Stephen Thompson, MA, CCWS, CHRS, EdD(c)
Director of Global Programs & Impact
Introduction: Care is a Team Practice
Wildfire response is high-stakes, high-intensity work. Your team may face long days, rapidly changing conditions, heartbreaking losses, and communities in crisis. In these moments, it is easy to focus only on the mission. But just as critical as fire lines and logistics is how we care for each other during and after the response.
Creating a culture of care on your team is not about adding another task to the to-do list. It is about embedding emotional support into the way you lead, listen, and respond. When team members feel psychologically safe, they can speak openly, make better decisions, and recover more fully from stress. And that sense of care ripples outward, impacting not only your team but the communities you serve.
What is a Culture of Care?
A culture of care is a team environment where people feel respected, heard, and supported. It is a space where emotional and psychological needs are not ignored but addressed as part of doing good, ethical work.
Key aspects of a caring team culture include:
- Psychological safety: People feel safe to speak up, ask for help, or admit mistakes without fear of judgment or punishment.
- Mutual support: Team members look out for one another and check in both formally and informally.
- Shared responsibility: Well-being is not left to individuals alone. It is embraced as a collective priority.
Psychological Safety in Action
Psychological safety is not a soft concept. It is foundational to performance and mental health in high-risk work. Research shows that teams with high psychological safety are more innovative, resilient, and less prone to burnout.
Simple ways to foster it include:
- Begin each shift with a short check-in: “How are you arriving today?”
- Model vulnerability as a leader or senior team member. Share when something was hard for you.
- Avoid blame language. Replace “Why did you do that?” with “What did you notice or need in that moment?”
- Validate stress responses. “It makes sense that you’re feeling overwhelmed after what you saw.”
Debriefing After Supporting Impacted Communities
After responding to a community in crisis, your team may be carrying invisible emotional weight. A brief, supportive debrief can help people process their experience and reduce the risk of compassion fatigue.
Key elements of an effective team debrief:
- Create space intentionally: Find a quiet place where team members can speak freely without interruption.
- Start with grounding: Invite a moment of silence, a few deep breaths, or a brief body check-in.
- Ask open questions like:
- What stood out to you today?
- What is staying with you right now?
- Was there a moment that felt especially hard or meaningful?
- Reinforce peer support: Remind your team that they are not alone in how they feel.
- Close with appreciation: Acknowledge each person’s contribution and effort.
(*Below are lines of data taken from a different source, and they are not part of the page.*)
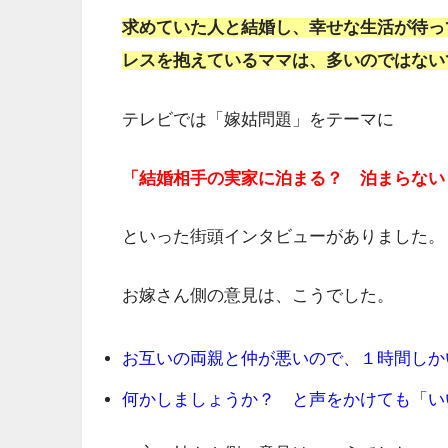
求めていた人と結婚し、幸せな生活が待っ
レスを抱えているママは、多いのではない
テレビでは「嫁姑問題」をテーマに
「結婚相手の実家に泊まる？ 泊まらない
といった街頭インタビューがありました。
お嫁さん側の意見は、こうでした。
お互いの両親と仲が悪いので、１時間しか
何かしましょうか？ と声をかけても「い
These debriefs do not need to be long. Even 10 to 15 minutes can make a meaningful difference.
Tangible Tips You Can Use Today
Whether you are leading a team or part of one, here are actions you can take right now to build a culture of care:
- Check In, Don’t Check Out
Ask one teammate today how they are really doing. Listen more than you speak.
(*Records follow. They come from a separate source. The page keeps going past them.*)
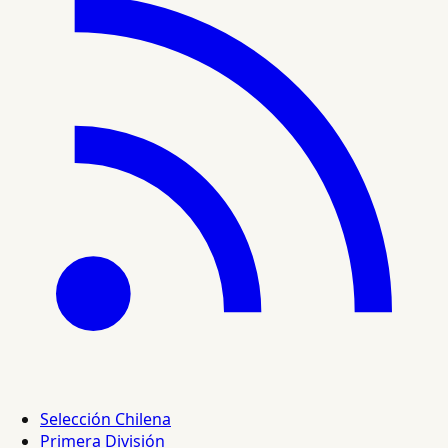
Selección Chilena
Primera División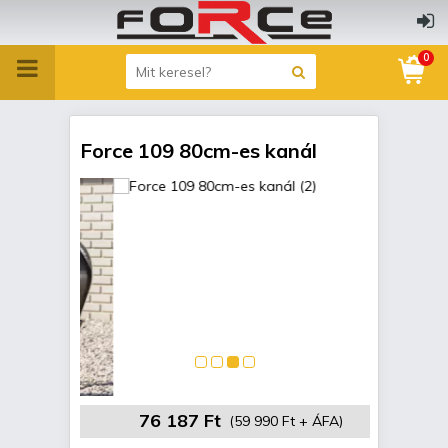
0
Force 109 80cm-es kanál
76 187 Ft
(59 990 Ft + ÁFA)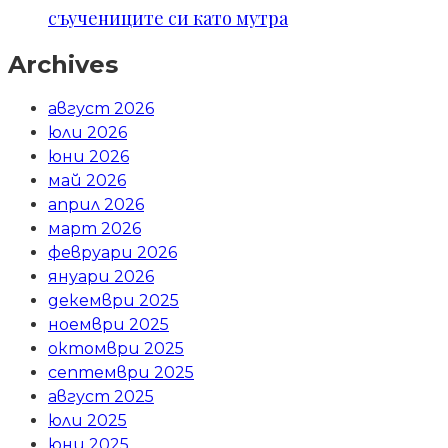
съучениците си като мутра
Archives
август 2026
юли 2026
юни 2026
май 2026
април 2026
март 2026
февруари 2026
януари 2026
декември 2025
ноември 2025
октомври 2025
септември 2025
август 2025
юли 2025
юни 2025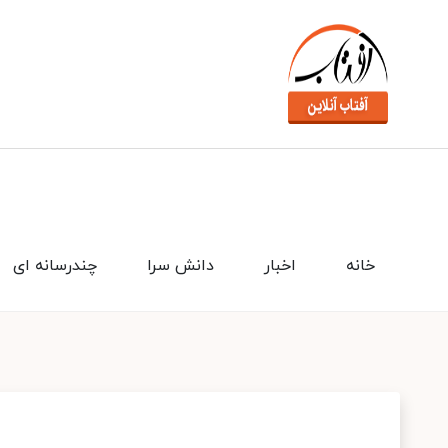
خانه
اخبار
دانش سرا
چندرسانه ای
- Name and Normalize Stress
Say something like, “I felt drained after today. I imagine others may be too.” This gives permission for others to be honest.
- Offer a Reset Moment
Try a collective pause before or after a shift: stand in silence for 60 seconds, stretch, or take three collective breaths together.
- Keep Water and Snacks Visible
Caring for the body helps care for the mind. A shared “responder care” kit can go a long way.
- Speak Appreciation Out Loud
Name what someone did well today. Gratitude builds connection and resilience.
Conclusion: Care is Contagious
The way your team treats each other matters just as much as the way you respond to the disaster. When you prioritize psychological safety and model care, you create a ripple effect. You show that strength is not about silence but about showing up fully together.
Every team member has the power to shape a culture where care is practiced, not just preached. It starts with small choices, small check-ins, and the belief that well-being is worth protecting. Even in crisis. Especially in crisis.